Work order =
After locating the line that contains "M461 388 465 412 441 416 437 393Z" in the data below, set down exactly that line and each one after it through the line that contains "M2277 549 2287", and nothing more.

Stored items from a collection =
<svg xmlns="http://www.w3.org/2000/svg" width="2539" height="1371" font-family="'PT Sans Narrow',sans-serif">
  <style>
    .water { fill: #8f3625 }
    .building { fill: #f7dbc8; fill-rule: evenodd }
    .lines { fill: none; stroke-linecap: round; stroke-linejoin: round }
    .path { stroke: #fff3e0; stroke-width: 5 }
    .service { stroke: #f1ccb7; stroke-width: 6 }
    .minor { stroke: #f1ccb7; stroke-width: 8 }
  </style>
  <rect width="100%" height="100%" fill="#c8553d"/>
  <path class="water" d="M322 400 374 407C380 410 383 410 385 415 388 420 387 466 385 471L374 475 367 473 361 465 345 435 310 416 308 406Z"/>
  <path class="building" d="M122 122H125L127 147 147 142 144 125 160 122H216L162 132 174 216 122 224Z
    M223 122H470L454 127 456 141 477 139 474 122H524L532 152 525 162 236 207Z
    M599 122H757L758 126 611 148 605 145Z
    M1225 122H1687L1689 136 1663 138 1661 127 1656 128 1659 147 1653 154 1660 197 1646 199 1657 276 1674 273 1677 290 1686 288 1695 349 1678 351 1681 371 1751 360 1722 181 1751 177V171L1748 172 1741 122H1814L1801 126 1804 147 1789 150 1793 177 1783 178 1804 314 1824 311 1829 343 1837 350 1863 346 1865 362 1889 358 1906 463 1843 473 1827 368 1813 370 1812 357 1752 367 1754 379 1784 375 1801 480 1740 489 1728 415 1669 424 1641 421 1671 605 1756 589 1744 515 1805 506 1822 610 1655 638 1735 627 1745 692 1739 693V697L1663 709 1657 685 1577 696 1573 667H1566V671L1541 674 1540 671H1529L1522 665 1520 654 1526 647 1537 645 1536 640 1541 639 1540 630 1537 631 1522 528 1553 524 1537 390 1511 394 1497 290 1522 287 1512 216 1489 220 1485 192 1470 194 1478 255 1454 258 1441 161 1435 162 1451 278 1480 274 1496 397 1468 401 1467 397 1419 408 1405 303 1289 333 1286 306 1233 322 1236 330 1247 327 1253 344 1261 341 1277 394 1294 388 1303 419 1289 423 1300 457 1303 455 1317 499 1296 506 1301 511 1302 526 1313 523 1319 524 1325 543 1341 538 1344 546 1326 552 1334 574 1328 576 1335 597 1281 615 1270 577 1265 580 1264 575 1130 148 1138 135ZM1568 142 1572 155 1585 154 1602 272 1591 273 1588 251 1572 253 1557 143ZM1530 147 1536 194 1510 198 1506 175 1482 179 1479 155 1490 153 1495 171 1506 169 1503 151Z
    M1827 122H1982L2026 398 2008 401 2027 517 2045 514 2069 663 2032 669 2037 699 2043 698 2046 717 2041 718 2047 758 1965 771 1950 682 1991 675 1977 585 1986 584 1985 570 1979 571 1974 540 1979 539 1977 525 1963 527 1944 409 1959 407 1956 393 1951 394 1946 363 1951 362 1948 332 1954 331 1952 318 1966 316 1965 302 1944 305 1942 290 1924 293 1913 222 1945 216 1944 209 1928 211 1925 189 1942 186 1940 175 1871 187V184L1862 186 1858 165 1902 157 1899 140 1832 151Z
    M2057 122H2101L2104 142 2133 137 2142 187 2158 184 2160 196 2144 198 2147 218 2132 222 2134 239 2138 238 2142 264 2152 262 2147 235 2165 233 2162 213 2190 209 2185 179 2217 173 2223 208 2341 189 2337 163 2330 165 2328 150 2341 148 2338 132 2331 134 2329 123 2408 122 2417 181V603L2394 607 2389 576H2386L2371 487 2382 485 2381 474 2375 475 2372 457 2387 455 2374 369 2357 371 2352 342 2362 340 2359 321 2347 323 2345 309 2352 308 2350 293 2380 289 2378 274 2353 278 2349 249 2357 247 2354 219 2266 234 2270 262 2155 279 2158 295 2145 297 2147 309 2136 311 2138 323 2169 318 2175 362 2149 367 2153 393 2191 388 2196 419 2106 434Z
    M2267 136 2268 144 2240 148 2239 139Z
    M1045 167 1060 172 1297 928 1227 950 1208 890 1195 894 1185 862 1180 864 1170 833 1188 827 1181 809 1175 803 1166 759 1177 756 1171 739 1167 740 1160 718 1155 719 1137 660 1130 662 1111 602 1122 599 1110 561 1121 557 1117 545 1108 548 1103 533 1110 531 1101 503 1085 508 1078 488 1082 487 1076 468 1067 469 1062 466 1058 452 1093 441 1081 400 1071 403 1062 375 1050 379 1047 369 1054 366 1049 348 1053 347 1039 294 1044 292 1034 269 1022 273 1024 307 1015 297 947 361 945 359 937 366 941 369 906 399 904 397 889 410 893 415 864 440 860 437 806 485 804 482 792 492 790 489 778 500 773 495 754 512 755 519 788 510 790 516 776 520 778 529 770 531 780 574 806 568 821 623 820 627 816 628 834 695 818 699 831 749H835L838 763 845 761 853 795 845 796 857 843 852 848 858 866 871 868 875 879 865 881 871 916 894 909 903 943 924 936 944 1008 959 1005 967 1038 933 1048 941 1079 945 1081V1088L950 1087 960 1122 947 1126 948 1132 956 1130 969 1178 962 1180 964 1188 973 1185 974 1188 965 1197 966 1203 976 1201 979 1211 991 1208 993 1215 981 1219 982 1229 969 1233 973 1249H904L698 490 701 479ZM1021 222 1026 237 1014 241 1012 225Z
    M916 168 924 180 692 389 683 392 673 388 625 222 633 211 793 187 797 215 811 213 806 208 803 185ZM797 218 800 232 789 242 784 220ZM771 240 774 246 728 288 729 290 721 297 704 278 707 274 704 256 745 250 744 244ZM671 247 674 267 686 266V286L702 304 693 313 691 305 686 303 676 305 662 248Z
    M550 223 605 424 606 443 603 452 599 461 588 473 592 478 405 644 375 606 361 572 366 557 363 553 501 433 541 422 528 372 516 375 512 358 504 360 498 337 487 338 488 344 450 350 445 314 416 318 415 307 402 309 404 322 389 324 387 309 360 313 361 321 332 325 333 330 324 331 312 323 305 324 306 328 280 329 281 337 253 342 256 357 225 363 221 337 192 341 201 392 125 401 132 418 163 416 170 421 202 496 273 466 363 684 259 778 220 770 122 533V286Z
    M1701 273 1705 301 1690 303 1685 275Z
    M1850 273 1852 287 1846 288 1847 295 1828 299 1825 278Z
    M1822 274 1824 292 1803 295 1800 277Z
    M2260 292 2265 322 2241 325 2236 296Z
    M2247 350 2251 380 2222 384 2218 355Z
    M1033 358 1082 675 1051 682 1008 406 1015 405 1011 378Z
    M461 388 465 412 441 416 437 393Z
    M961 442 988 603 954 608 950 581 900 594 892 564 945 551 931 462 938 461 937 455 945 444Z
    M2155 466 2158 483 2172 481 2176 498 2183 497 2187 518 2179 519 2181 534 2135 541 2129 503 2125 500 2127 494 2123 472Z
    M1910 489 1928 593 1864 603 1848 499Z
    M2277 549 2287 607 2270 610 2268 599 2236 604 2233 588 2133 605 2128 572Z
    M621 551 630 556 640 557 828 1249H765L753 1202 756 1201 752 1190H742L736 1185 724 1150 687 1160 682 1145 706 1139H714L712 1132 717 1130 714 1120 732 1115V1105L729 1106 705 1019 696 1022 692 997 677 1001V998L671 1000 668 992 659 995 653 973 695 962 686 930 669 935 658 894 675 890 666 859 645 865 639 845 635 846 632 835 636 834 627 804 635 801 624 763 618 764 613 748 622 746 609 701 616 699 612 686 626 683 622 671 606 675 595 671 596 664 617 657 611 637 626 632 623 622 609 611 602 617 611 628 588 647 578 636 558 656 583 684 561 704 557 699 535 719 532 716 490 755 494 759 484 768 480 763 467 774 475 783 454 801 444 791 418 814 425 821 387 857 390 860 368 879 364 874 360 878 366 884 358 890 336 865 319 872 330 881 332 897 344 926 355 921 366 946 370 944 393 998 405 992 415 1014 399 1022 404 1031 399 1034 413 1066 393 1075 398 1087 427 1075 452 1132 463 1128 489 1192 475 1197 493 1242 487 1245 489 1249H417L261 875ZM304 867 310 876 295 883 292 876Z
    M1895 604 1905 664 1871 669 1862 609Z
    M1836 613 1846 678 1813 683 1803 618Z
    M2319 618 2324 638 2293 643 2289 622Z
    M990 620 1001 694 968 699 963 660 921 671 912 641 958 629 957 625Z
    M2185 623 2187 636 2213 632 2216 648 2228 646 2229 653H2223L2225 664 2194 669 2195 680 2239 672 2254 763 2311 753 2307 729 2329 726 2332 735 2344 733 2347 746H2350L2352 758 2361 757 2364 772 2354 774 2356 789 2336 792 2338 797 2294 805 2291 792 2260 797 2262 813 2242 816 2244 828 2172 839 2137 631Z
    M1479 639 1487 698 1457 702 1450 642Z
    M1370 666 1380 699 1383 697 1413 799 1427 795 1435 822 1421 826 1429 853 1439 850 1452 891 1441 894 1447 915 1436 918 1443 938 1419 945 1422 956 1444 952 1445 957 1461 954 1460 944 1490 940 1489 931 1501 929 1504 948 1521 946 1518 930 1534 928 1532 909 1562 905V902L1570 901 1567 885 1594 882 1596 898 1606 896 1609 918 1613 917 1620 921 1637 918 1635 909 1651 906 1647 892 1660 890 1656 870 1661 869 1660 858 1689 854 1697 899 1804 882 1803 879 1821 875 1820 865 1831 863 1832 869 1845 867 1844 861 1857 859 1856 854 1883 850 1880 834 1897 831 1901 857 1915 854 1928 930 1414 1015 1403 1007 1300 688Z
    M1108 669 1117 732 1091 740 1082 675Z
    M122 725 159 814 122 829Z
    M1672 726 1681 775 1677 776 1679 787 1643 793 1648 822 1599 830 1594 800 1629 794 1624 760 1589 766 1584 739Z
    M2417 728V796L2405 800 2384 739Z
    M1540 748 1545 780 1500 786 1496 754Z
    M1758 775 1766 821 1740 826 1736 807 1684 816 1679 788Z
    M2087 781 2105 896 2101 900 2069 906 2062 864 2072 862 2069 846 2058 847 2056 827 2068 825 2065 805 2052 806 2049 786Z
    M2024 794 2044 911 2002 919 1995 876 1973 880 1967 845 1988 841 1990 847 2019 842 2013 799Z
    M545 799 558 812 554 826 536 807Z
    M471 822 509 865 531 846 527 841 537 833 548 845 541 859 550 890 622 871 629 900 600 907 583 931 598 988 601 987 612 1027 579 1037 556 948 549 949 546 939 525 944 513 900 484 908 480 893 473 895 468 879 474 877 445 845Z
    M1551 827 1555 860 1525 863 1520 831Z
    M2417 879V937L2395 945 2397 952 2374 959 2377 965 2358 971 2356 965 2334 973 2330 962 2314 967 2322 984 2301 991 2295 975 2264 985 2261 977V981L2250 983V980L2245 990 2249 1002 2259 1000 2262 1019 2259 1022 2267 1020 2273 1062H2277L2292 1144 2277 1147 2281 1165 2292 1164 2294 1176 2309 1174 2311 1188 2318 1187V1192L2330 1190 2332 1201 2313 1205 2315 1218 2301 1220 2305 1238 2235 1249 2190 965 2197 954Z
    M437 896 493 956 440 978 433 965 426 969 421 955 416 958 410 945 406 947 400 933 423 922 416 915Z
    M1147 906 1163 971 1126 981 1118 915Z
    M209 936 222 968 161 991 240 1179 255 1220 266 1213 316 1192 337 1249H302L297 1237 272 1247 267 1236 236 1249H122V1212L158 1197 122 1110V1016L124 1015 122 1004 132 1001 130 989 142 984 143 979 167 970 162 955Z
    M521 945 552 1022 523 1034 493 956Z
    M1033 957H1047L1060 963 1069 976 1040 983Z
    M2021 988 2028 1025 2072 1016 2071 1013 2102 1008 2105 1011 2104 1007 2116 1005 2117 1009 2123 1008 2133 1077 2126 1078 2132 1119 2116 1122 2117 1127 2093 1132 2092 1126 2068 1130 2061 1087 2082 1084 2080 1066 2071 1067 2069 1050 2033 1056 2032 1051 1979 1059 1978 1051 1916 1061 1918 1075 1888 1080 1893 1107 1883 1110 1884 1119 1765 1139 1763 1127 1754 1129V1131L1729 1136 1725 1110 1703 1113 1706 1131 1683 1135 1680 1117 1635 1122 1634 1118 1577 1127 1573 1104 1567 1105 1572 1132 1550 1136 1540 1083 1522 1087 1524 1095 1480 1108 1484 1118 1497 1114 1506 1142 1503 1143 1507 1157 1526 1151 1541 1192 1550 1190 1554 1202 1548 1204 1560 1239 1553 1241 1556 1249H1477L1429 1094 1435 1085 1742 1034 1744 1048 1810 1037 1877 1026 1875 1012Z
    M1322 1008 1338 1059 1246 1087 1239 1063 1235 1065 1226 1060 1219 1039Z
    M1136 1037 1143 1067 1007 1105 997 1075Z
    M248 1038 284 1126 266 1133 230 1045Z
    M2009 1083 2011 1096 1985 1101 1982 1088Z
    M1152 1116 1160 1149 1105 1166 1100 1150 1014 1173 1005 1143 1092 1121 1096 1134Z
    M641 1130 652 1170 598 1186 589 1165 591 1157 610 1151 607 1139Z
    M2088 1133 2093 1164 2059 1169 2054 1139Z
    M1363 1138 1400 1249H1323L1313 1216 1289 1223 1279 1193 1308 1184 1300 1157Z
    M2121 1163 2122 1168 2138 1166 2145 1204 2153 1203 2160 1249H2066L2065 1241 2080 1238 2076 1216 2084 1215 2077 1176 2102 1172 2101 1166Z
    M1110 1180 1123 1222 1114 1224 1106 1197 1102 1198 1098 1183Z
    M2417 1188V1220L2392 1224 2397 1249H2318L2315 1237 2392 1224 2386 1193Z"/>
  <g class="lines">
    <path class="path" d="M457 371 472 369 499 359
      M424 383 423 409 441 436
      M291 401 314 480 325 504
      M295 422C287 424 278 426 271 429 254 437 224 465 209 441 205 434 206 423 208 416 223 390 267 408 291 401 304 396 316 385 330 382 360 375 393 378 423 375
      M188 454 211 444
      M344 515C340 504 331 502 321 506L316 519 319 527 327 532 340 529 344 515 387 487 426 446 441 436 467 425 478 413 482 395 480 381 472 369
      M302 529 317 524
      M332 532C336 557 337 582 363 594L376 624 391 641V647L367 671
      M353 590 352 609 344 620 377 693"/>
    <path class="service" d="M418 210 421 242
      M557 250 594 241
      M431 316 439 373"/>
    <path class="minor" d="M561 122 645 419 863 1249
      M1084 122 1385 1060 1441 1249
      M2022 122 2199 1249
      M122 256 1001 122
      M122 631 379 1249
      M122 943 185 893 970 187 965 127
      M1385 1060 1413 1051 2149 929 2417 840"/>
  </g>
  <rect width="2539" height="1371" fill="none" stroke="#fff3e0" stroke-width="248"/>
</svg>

Solution to this task =
    M461 388 465 412 441 416 437 393Z
    M961 442 988 603 954 608 950 581 900 594 892 564 945 551 931 462 938 461 937 455 945 444Z
    M2155 466 2158 483 2172 481 2176 498 2183 497 2187 518 2179 519 2181 534 2135 541 2129 503 2125 500 2127 494 2123 472Z
    M1910 489 1928 593 1864 603 1848 499Z
    M2277 549 2287 607 2270 610 2268 599 2236 604 2233 588 2133 605 2128 572Z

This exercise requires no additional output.